• [The tasks]
(a) In the Mercurial phases walkthrough, the graph log printed after the correct rebase lists several changesets. Give each one's revision number and short hash.
(b) Pick up the Mercurial phases walkthrough after its final line and keep writing it.

In more complicated setups it's a fairly common mistake, Even in big and successful projects and with other DVCSs.

In the new Mercurial version the user won't be able to make this mistake anymore. Trying to rebase the wrong way will result in:

babar@Chessy ~/palace $ hg rebase -s 4 -d 3
abort: can't rebase immutable changeset 0a5b3d7e4e5f
(see hg help phases for details)

The correct rebase still works as expected:

babar@Chessy ~/palace $ hg rebase -s 2 -d 4
babar@Chessy ~/palace $ hg log --graph
@  changeset:   4:139ead8a540f
|  tag:         tip
|  user:        Babar the King <babar@celesteville.com>
|  date:        Wed Jan 25 16:52:02 2012 +0100
|  summary:     Add a table in the kichen
|
o  changeset:   3:0d1feb1bca54
|  user:        Babar the King <babar@celesteville.com>
|  date:        Wed Jan 25 16:51:51 2012 +0100
|  summary:     Add wall color
|
o  changeset:   2:0a5b3d7e4e5f
|  user:        Celeste the Queen <Celeste@celesteville.com>
|  date:        Wed Jan 25 16:58:23 2012 +0100
|  summary:     Some bedroom description.
|
o  changeset:   1:2afbcfd2af83
|  user:        Celeste the Queen <Celeste@celesteville.com>
|  date:        Wed Jan 25 16:41:56 2012 +0100
|  summary:     We need a kitchen too.
|
o  changeset:   0:898889b143fb
   user:        Celeste the Queen <Celeste@celesteville.com>
   date:        Wed Jan 25 16:39:07 2012 +0100
   summary:     First description of the throne room

What is happening here:

  • Changeset 0a5b3d7e4e5f from Celeste was set to the public phase because it was pulled from the outside. The public phase is immutable.
  • Changesets f9f14815935d and bcd4d53319ec (rebased as 0d1feb1bca54 and 139ead8a540f) have been commited locally and haven't been transmitted from this repository to another. As such, they are still in the draft phase. Unlike the public phase, the draft phase is mutable.

Let's watch the whole action in slow motion, paying attention to phases:

babar@Chessy ~ $ cat >> ~/.hgrc << EOF
[ui]
username=Babar the King <babar@celesteville.com>
logtemplate='[{phase}] {desc} ({node|short})\\n'
EOF

First, changesets cloned from a public server are public:

babar@Chessy ~ $ hg clone --quiet http://hg.celesteville.com/palace
babar@Chessy ~/palace $ cd palace
babar@Chessy ~/palace $ hg log --graph
@  [public] We need a kitchen too. (2afbcfd2af83)

• [Data block]
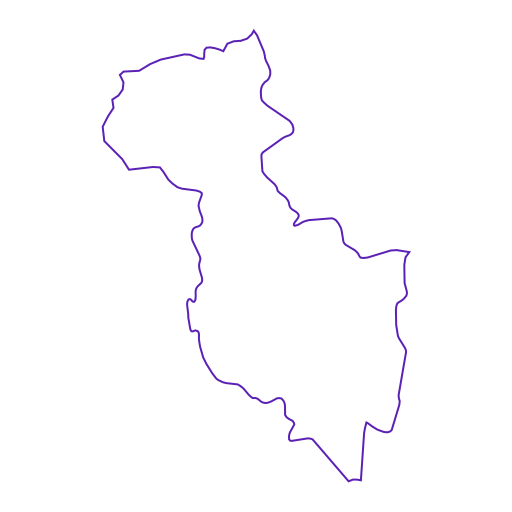 an SVG outline of San Miguel
{"feature_id": "SLV-1352", "entity_name": "San Miguel", "entity_type": "Department", "adm_level": 1, "iso_a3": "SLV", "parent_name": "El Salvador", "parent_adm1": "", "projection": "orthographic", "projection_center": [-88.259, 13.545], "detail": "fine", "context": "isolated", "style": "outline", "palette": "violet", "viewbox_px": 512, "rotation_deg": 0, "n_neighbors": 0, "source": "natural_earth", "source_scale": "10m", "svg_char_len": 3532}
<svg xmlns="http://www.w3.org/2000/svg" viewBox="0 0 512 512"><path d="M223.3,51.2L227.4,43.7L233.7,41.3L240.8,40.8L247.2,38.6L251.8,34.2L253.8,30.7L257.0,35.2L263.8,51.4L264.9,56.2L265.1,58.2L266.0,60.8L268.3,65.4L270.2,70.4L270.3,74.0L269.9,75.7L269.4,77.2L268.7,78.6L267.8,79.8L266.8,80.8L265.5,81.6L264.5,82.5L262.7,84.8L262.0,86.0L261.7,87.0L261.3,88.1L260.8,91.5L261.1,97.3L261.5,99.0L262.0,100.5L264.1,102.7L267.4,105.7L289.5,120.8L290.8,122.4L292.4,124.7L293.4,128.3L293.4,130.5L292.9,132.3L292.0,133.4L290.9,134.4L289.5,135.2L285.1,136.8L282.4,138.3L263.1,152.2L262.2,153.3L261.5,154.6L261.4,156.2L262.4,171.3L264.2,174.1L267.3,177.6L274.7,184.3L276.7,187.3L277.7,190.9L279.8,193.0L285.4,197.2L287.6,200.0L288.8,202.3L289.1,204.2L289.5,205.8L290.1,207.2L291.0,208.4L292.3,209.5L296.4,212.1L297.8,213.5L298.7,215.0L298.6,216.6L298.0,218.0L294.5,222.7L293.9,224.0L293.9,225.1L294.9,225.8L298.1,224.8L302.8,222.0L305.8,220.9L309.1,220.1L331.8,218.3L334.0,219.0L336.1,220.4L338.6,223.6L340.8,227.7L341.7,230.9L343.4,241.6L344.1,243.0L345.0,244.2L346.2,245.1L354.9,250.3L356.8,252.1L358.2,253.7L358.7,254.9L359.7,256.6L360.5,257.6L363.4,258.0L367.7,257.5L390.7,250.5L396.7,250.1L409.3,252.1L405.5,257.3L404.3,264.9L404.6,283.1L406.9,291.8L406.9,293.8L406.3,295.8L404.1,298.5L402.5,299.9L400.9,301.0L398.4,302.5L397.3,303.4L396.4,305.8L395.9,309.7L396.2,325.1L397.9,335.7L398.5,337.3L399.2,338.7L404.7,347.5L405.4,348.9L405.9,350.4L406.1,351.9L398.6,395.2L398.8,397.7L399.7,401.2L399.3,404.9L391.7,430.0L390.3,431.4L387.6,432.3L385.6,432.2L383.7,431.9L377.5,429.7L372.5,426.6L367.7,423.1L366.4,422.5L364.9,428.5L364.1,433.1L360.9,480.3L356.9,479.6L352.9,479.6L348.6,481.3L312.6,439.4L311.1,438.8L309.4,438.5L307.6,438.4L291.6,440.9L290.2,440.6L289.1,439.4L289.0,436.4L289.3,434.4L289.9,432.5L294.3,424.4L293.9,422.8L292.6,420.9L288.7,418.8L286.5,417.1L285.1,414.9L285.0,405.9L284.8,404.2L284.2,402.3L283.3,400.5L281.3,398.4L278.9,398.1L277.0,398.3L271.5,401.3L268.5,402.5L266.9,402.9L265.2,403.0L263.6,402.7L262.1,402.2L260.8,401.4L258.6,399.5L257.4,398.7L255.9,398.1L254.2,398.0L252.7,398.1L251.0,396.9L248.6,394.6L243.4,388.4L240.4,386.0L237.7,384.4L226.2,383.1L223.1,382.3L218.7,380.3L217.5,379.5L216.4,378.7L212.3,373.4L206.4,363.9L203.2,357.5L200.1,346.7L199.3,342.0L198.9,338.5L199.0,334.6L198.7,332.7L197.8,331.2L195.4,330.4L192.7,331.4L191.7,331.3L190.9,330.7L190.2,328.7L188.3,317.6L188.2,313.7L187.2,305.7L187.1,303.9L187.3,302.1L187.8,300.6L188.7,299.4L189.8,299.1L190.6,299.4L191.3,300.0L192.1,301.0L193.0,301.7L194.1,301.8L194.9,300.9L195.5,299.3L195.7,295.6L195.6,291.9L195.8,290.1L196.3,288.5L197.1,287.1L198.0,286.0L201.1,283.1L201.3,282.9L202.0,281.4L202.2,280.0L202.0,277.8L199.6,269.8L199.1,266.7L199.1,264.2L200.3,259.5L200.3,258.0L199.6,255.8L192.5,240.8L192.0,239.1L191.8,237.4L191.7,233.9L192.0,232.1L192.5,230.5L193.1,229.2L194.1,228.1L195.4,227.3L198.6,226.3L199.9,225.6L200.9,224.5L201.7,223.3L202.3,221.8L202.5,220.2L202.2,218.0L201.5,215.6L199.8,211.3L198.6,206.2L198.7,204.5L199.0,202.7L201.8,194.9L201.8,193.2L199.9,191.7L196.2,190.5L182.0,188.7L177.4,187.2L172.4,183.5L168.4,179.7L163.5,172.0L159.9,167.4L152.9,167.0L129.0,169.7L122.3,159.2L104.3,141.1L102.7,126.9L102.7,126.7L108.0,116.3L113.5,107.9L112.3,99.6L118.5,95.5L122.7,89.5L123.5,82.4L119.9,74.9L122.5,72.6L123.5,71.6L139.1,70.8L150.1,64.1L160.7,59.6L184.3,54.4L189.9,54.7L199.2,58.4L203.5,58.9L204.2,57.1L204.2,53.6L204.6,49.8L206.5,47.7L210.3,47.4L214.9,48.2L219.6,49.6L223.3,51.2Z" fill="none" stroke="#5b21b6" stroke-width="2"/></svg>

• [Responses]
(a)
- 4:139ead8a540f
- 3:0d1feb1bca54
- 2:0a5b3d7e4e5f
- 1:2afbcfd2af83
- 0:898889b143fb

(b)
|
o  [public] First description of the throne room (898889b143fb)

Second, new changesets committed locally are in the draft phase:

babar@Chessy ~/palace $ echo The wall shall be Blue >> throne-room
babar@Chessy ~/palace $ hg ci -m 'Add wall color'
babar@Chessy ~/palace $ echo In the middle stand a three meters round table >> kitchen
babar@Chessy ~/palace $ hg ci -m 'Add a table in the kichen'
babar@Chessy ~/palace $ hg log --graph
@  [draft] Add a table in the kichen (bcd4d53319ec)
|
o  [draft] Add wall color (f9f14815935d)
|
o  [public] We need a kitchen too. (2afbcfd2af83)
|
o  [public] First description of the throne room (898889b143fb)

Third, changesets pulled from a public server are public:

babar@Chessy ~/palace $ hg pull --quiet
babar@Chessy ~/palace $ hg log --graph
o  [public] Some bedroom description. (0a5b3d7e4e5f)
|
| @  [draft] Add a table in the kichen (bcd4d53319ec)
| |
| o  [draft] Add wall color (f9f14815935d)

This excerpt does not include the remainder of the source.